START Data for analysis

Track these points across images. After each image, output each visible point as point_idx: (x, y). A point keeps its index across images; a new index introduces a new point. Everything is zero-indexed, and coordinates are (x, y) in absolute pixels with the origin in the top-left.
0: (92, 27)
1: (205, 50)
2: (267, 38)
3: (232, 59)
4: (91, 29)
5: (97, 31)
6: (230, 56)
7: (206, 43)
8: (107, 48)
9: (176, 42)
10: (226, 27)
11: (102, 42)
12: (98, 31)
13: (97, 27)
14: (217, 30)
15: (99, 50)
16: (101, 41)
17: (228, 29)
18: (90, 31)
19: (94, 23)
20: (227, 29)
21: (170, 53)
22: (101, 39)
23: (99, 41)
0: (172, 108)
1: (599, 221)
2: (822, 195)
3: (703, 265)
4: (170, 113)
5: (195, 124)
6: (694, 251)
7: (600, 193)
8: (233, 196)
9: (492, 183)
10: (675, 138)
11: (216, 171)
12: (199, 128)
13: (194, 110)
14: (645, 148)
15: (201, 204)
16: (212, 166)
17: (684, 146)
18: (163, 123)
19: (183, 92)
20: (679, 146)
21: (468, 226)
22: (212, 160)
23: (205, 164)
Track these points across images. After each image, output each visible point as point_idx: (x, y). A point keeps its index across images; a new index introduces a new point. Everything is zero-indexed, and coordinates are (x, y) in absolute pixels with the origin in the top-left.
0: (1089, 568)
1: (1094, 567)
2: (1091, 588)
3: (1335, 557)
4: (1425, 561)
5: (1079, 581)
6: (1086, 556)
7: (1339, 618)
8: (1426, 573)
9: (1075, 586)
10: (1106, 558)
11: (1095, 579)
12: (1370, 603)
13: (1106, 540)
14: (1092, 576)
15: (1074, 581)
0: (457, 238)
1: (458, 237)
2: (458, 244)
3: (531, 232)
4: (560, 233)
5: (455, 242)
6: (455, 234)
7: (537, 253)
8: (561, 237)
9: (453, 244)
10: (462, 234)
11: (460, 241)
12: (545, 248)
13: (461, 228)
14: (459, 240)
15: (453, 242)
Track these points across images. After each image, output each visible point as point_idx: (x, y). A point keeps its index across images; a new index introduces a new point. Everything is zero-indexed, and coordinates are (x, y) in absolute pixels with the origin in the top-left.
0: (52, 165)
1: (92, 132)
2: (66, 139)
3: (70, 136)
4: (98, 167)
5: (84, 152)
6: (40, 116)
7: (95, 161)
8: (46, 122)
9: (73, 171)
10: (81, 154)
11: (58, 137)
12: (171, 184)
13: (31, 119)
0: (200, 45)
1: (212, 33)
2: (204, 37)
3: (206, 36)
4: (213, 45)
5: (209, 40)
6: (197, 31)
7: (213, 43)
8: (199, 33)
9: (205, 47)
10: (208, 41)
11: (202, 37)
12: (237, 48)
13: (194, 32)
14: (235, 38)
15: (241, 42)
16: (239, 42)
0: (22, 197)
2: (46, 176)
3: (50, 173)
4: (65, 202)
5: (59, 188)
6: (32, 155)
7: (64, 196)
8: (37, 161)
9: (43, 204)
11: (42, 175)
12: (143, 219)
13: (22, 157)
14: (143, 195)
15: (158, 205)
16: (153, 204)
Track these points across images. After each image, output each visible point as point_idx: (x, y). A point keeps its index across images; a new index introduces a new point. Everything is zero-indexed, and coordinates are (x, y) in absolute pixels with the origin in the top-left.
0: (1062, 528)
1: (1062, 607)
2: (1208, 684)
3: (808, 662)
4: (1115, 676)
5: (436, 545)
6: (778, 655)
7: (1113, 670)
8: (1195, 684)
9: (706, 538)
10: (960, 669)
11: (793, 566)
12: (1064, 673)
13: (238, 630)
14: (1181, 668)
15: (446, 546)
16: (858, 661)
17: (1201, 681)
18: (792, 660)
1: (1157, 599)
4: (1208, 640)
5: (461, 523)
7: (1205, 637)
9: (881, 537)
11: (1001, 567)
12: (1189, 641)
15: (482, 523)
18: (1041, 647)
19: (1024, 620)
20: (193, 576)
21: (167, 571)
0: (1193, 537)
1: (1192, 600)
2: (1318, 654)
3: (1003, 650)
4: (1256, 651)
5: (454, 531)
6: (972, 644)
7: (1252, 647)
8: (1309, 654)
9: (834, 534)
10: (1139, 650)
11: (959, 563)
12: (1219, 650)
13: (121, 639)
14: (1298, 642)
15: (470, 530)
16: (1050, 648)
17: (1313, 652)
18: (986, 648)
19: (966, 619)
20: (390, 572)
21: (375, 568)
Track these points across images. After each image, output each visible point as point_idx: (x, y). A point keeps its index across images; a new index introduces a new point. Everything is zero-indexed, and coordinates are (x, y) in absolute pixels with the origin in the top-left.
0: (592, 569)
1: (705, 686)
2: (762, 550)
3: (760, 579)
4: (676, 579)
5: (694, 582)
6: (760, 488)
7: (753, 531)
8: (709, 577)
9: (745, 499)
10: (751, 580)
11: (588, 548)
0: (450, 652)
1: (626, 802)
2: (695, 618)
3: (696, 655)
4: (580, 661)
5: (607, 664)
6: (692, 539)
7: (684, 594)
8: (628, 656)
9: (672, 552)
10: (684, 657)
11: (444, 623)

END Data for analysis

Task statement: Lay out as a numbered list, with blank lines omitted, the lines starting at the beginning of the rows above and going on through the line containing "9: (176, 42)".

Response to the task:
1. Track these points across images. After each image, output each visible point as point_idx: (x, y). A point keeps its index across images; a new index introduces a new point. Everything is zero-indexed, and coordinates are (x, y) in absolute pixels with the origin in the top-left.
2. 0: (92, 27)
3. 1: (205, 50)
4. 2: (267, 38)
5. 3: (232, 59)
6. 4: (91, 29)
7. 5: (97, 31)
8. 6: (230, 56)
9. 7: (206, 43)
10. 8: (107, 48)
11. 9: (176, 42)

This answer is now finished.